“What drives me is the impact I can have on other people,” says Katten’s Claudine Chen-Young. While she notes that there are very few people like her—a woman of color—who have achieved the rank of partner at a large law firm and in the male-dominated financial sector, it wasn’t until her appointment was announced that she grew to realize the significant impact she had on others.
“It was remarkable how many young female associates even from outside of my group sent emails or called to congratulate me. It was really an ‘aha’ moment because I hadn’t recognized just how much of a role model I was for them,” she says.
That led her to focus her attention toward mentoring and sponsoring women associates in meaningful ways on a broader scale, an emphasis she continues today.
Ability to Pivot Leads to Success
Currently a structured finance and securitization partner at Katten, throughout her career Chen-Young has successfully navigated industry highs and lows—from surviving the financial crisis to developing and executing sophisticated deal structures and innovative transactions. She credits her professional resilience and ability to thrive during economic downturn to the personal relationships she had built and her track record for providing valued counsel, combined with a willingness to reinvent the types of transactions she could handle.
“Very quickly I was able to provide different services that were broader in scope than what I’d been doing before, and that ability to adapt and reinvent myself was critical to my success,” she says.
As partner, Chen-Young has extensive experience with securitizations of all types of residential mortgage loans and mortgage-related assets. In addition to securitizations, she advises issuers and underwriters in connection with a range of asset financings as well as asset purchase and sale transactions.
Looking at Diversity Through a Broader Lens
To Chen-Young, diversity means cultivating a culture of inclusion and empathy, which starts by looking past similarities and differences in one another. “We can understand others’ experiences without them being exactly like ours,” she says.
To that end, she says there is a propensity to try to get matched with a mentor who’s just like you, but that’s not always necessary.
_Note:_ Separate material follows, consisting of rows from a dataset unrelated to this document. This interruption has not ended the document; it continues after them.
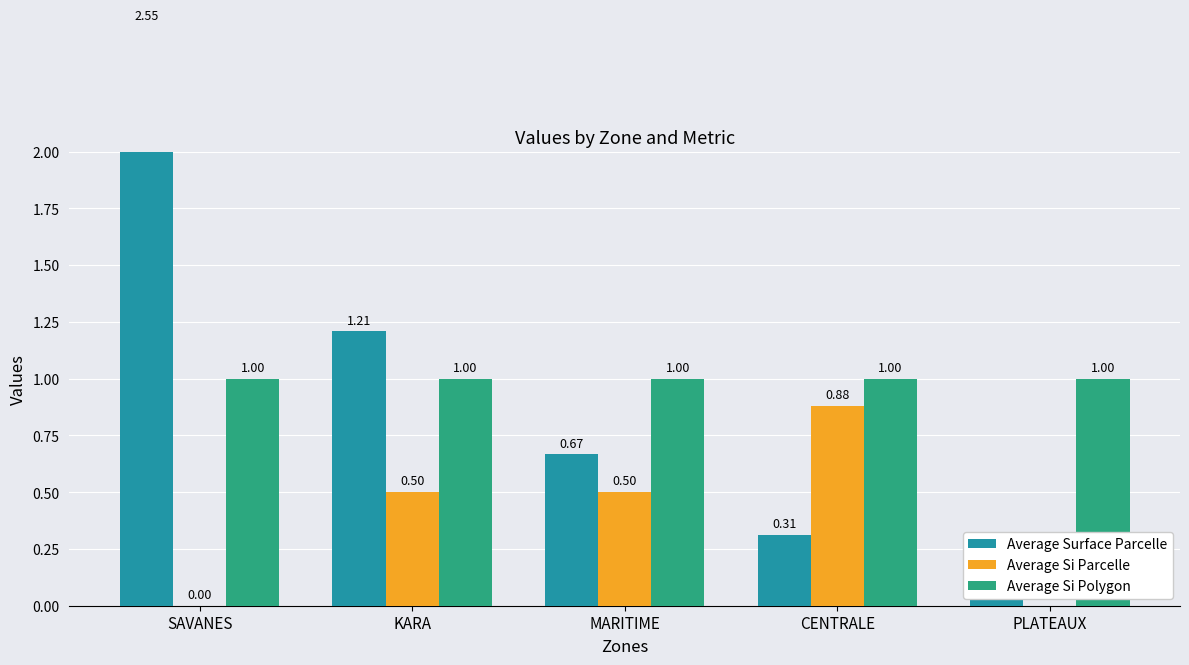

The value of Average Surface Parcelle at SAVANES is 2.5. True or false?

True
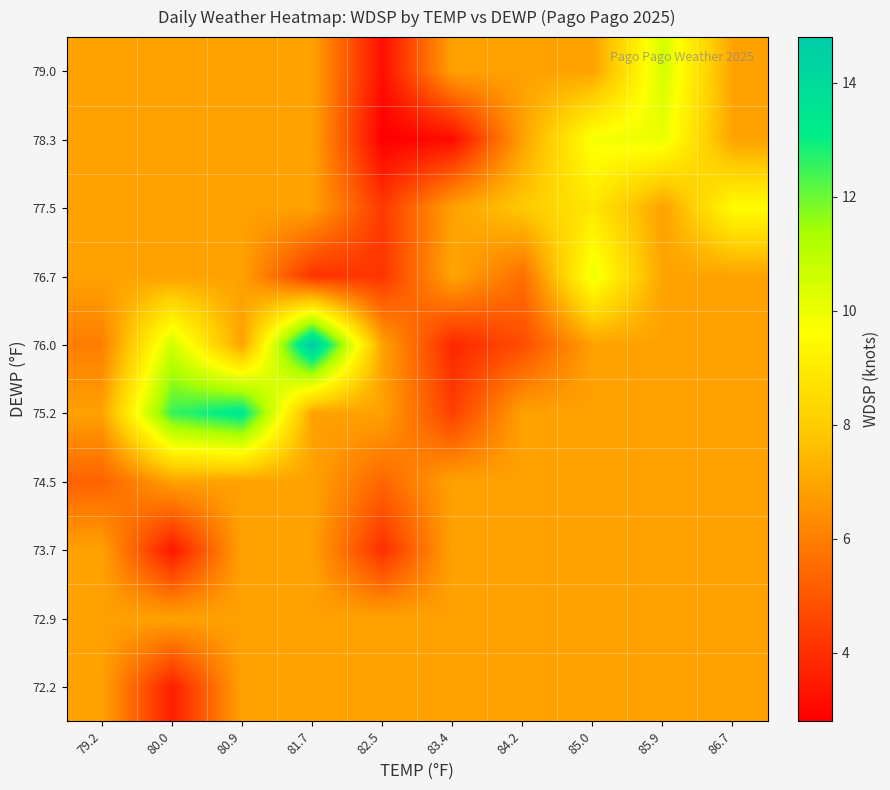

What is the spread (max minus min) of values at 85.9?

3.6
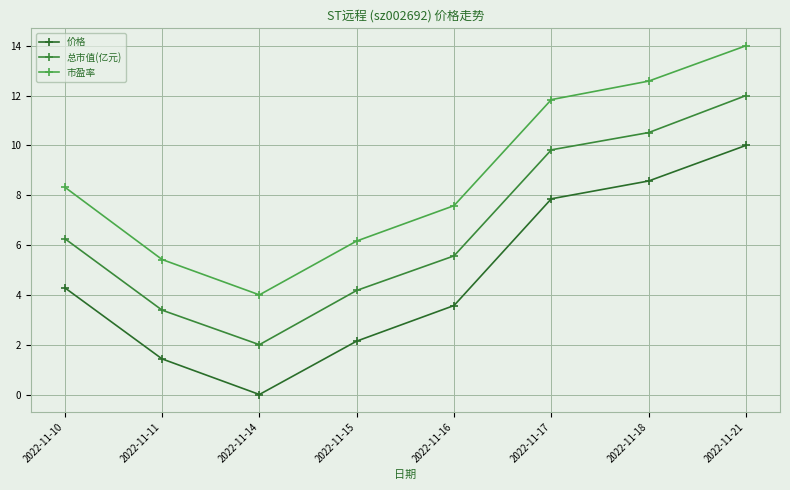

Reading left to right, transcribe all the data shown in this chart.

价格: 4.3	1.4	0.0	2.1	3.6	7.9	8.6	10.0
总市值(亿元): 6.3	3.4	2.0	4.2	5.6	9.8	10.5	12.0
市盈率: 8.3	5.4	4.0	6.2	7.6	11.8	12.6	14.0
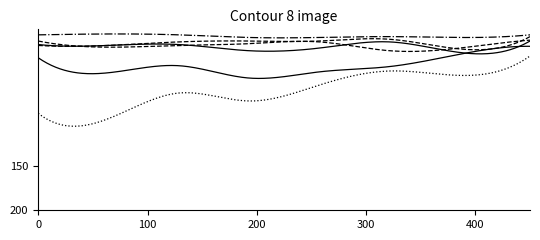

Is this an area chart (filled region under the line)?

No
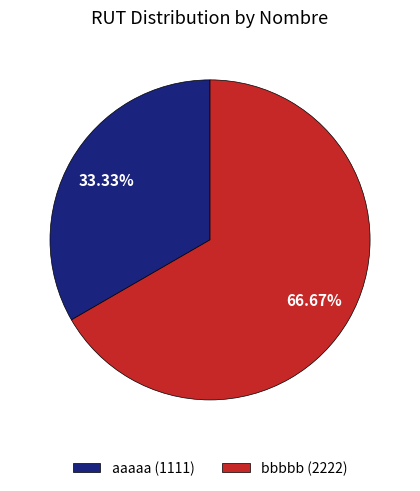

Is it true that bbbbb is 67% of the pie?

True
Instead, she believes that others should follow in her footsteps: “I wanted the mentor who would take me under his or her wing and champion my development substantively and professionally, regardless of our other similarities.”
She acknowledges that while having mentors and sponsors is important, she says that women should go a step further and search for a “champion.” Chen-Young said, “Especially at a large law firm, it is critical to have someone with a high profile either internally or externally facing with clients who takes an interest in you—that’s the type of person who will propel you forward in ways that others cannot.”
Community Outreach Enriches
Chen-Young is proud to be a 2019 Fellow of the Leadership Council on Legal Diversity (LCLD), an organization of more than 300 corporate chief legal officers and law firm managing partners committed to diversity in the legal profession. In her involvement with LCLD, she also mentors first-year law students in their 1L LCLD Scholars Program, underscoring the value of pairing more experienced legal professionals who can share their advice and help aspiring young lawyers avoid pitfalls.
Among the wisdom she shares with younger professionals is the importance of speaking up, rather than waiting to be asked. “It might seem safer to stay under the radar rather than taking a risk, but you elevate yourself by being proactive,” she says.
And she adds, it’s not just what you say, but how you say it. “Your delivery alone can change whether someone perceives you as competent or skilled. Unfortunately often we think we’re being polite when we apologize or take ownership of a mistake, but we’re really just highlighting it in a way that men wouldn’t,” she says.
Chen-Young is an avid supporter of Katten’s participation in The Mansfield Rule, a program that aims to increase representation of female and diverse lawyers in law firm leadership. She is also an active member of Katten’s Women’s Leadership Forum, which supports the advancement and retention of female attorneys by offering mentoring, skill-building opportunities, external and internal networking, and career development programs.
Outside of the firm, she sits on the nonprofit board for the DC Youth Orchestra Program, which is primarily focused on providing access to music education across the Washington, DC metropolitan area.
“I find that networking within your community is very valuable,” said Chen-Young, adding that she’s learned a great deal from meeting professionals in various industries. “Community service gives you a different perspective and keeps you engaged with the underserved beyond the field of law,” she says. “Ultimately, it’s important to be a citizen of both my legal and geographic communities.”
Finding Longevity in Finance
When reflecting on her legal career, however, Chen-Young is most proud of how she makes her business clients feel like she is part of their team—not an easy feat in the world of “Wall Street” finance. She accomplishes this by taking the time to understand her clients’ business and objectives from their point of view. She said taking this approach makes her more successful and efficient at the negotiating table.
“My advice to women looking to advance in traditionally tougher fields is to turn yourself into a strategic partner to your colleagues, your clients, and everyone you come in contact with professionally,” said Chen-Young. “But, above all, deliver high-level, solid, superior quality work.”
Chen-Young knows she is a testament to the fact that if you rise above, stay focused and work hard, you will ultimately be judged by your substantive skill and overall professional service.
“In that regard, I am lucky to say that my clients view me as a valuable, critical and strong business partner to the team,” she said.